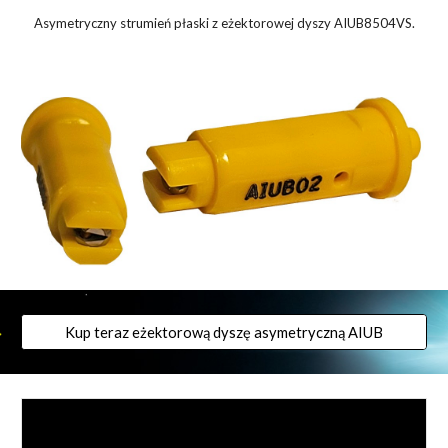
Asymetryczny strumień płaski z eżektorowej dyszy AIUB8504VS.
Kup teraz eżektorową dyszę asymetryczną AIUB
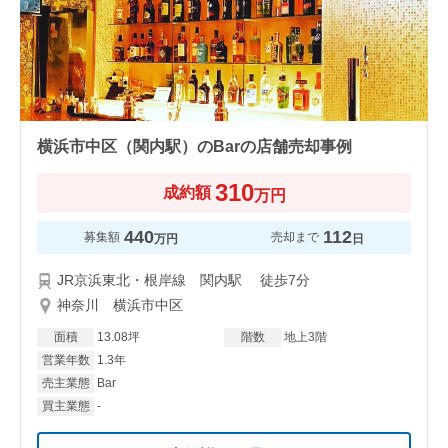
横浜市中区（関内駅）のBarの店舗売却事例
310
成約額
万円
440
112
募集額
売却まで
万円
日
JR京浜東北・根岸線 関内駅 徒歩7分
神奈川 横浜市中区
面積
13.08坪
階数
地上3階
営業年数
1.3年
売主業態
Bar
買主業態
-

------------------------

_What to do_
Please retype the data exactly as it appears, but without any of its pictures.

_Problem solution_
Asymetryczny strumień płaski z eżektorowej dyszy AIUB8504VS.
Kup teraz eżektorową dyszę asymetryczną AIUB
横浜市中区（関内駅）のBarの店舗売却事例
310
成約額
万円
440
112
募集額
売却まで
万円
日
JR京浜東北・根岸線 関内駅 徒歩7分
神奈川 横浜市中区
面積
13.08坪
階数
地上3階
営業年数
1.3年
売主業態
Bar
買主業態
-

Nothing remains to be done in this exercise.